Saving The Trout

My good friend Michael Gracie brought up an interesting discussion this past week regarding managing our fisheries today, and into the future. He brought up some fantastic points in regards to how the world would look if the state required permits to fish some of our “spawning” waters.

Let me start by saying that I completely agree that a program of that nature would do nothing but help improve the fisheries. I also think that there are some other aspects of that idea that would be worth exploring, if for nothing else to just be the devil’s advocate. Let’s imagine for a moment that we did mandate that permits are required to fish some of our tail-waters like The Dream, Frying Pan, or Taylor.

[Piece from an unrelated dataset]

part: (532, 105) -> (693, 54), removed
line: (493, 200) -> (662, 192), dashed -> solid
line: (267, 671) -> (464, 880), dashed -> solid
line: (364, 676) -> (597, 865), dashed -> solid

I think the first obstacle would be to convince the stores, hotels, and restaurants that this was a good idea. I would venture to say that if you were limiting access then you would limiting yourr customer base. I would also venture to say that many of those shops would have a hard time staying afloat. Most of the fisheries are situated in small towns that rely on outdoorsmen (and a lot of them) to keep their businesses open. Implementing a program that could endanger local business that employ and provide for real people for the sake of fish might be a tough pill to swallow. If you owned the fly-shop in Almont near the Taylor, I wonder how many flies you would sell if you saw a substantial reduction in fisherman?

Secondly, requiring permits for a public stretch of water whose roads are funded by tax dollars would probably do nothing less than incite a riot…at least initially. Convincing not only fisherman but the general public that this is a responsible management policy would require substantial effort to accomplish. Many I’m sure would feel that public water should be open to the public, and that additional funds to harvest its resources would be an infringement of their liberties. I’m not sure that there are many examples of this being done before in our sport, and being the first (or one of them) would be a major change to the status quo.

Overall, despite the possible drawbacks, responsibly managing fisheries is in the best interest of everyone. Will having a limit on the number of fisherman increase the productivity of the fishery? Absolutely. Will it also provide intangible environmental benefits, of course. While many fish may die if mishandled, I would feel much more confident having guided trips and “serious” fisherman on our waters. While paying money does not make you good at handling fish, I would like to think that it would have a positive impact. Allowing fish to complete their spawning rituals undisturbed would provide tremendous benefits almost immediately. Our population continues to grow and the more pressure we put on our fisheries, the worse they will be for our children. Hunters have paid to access our wilderness areas for years, and have had stringent rules on harvesting. These rules that were put in place have helped hunters enjoy a sustainable recreational hobby, regardless of the amount of people that want to do it. While today we may sit and discuss this thinking it might never happen, I assure you that sometime in the future it will. Unfortunately, I fear that by the time we realize the damage we do to our rivers that we will face a long road of recovery before our streams return to their former grandeur.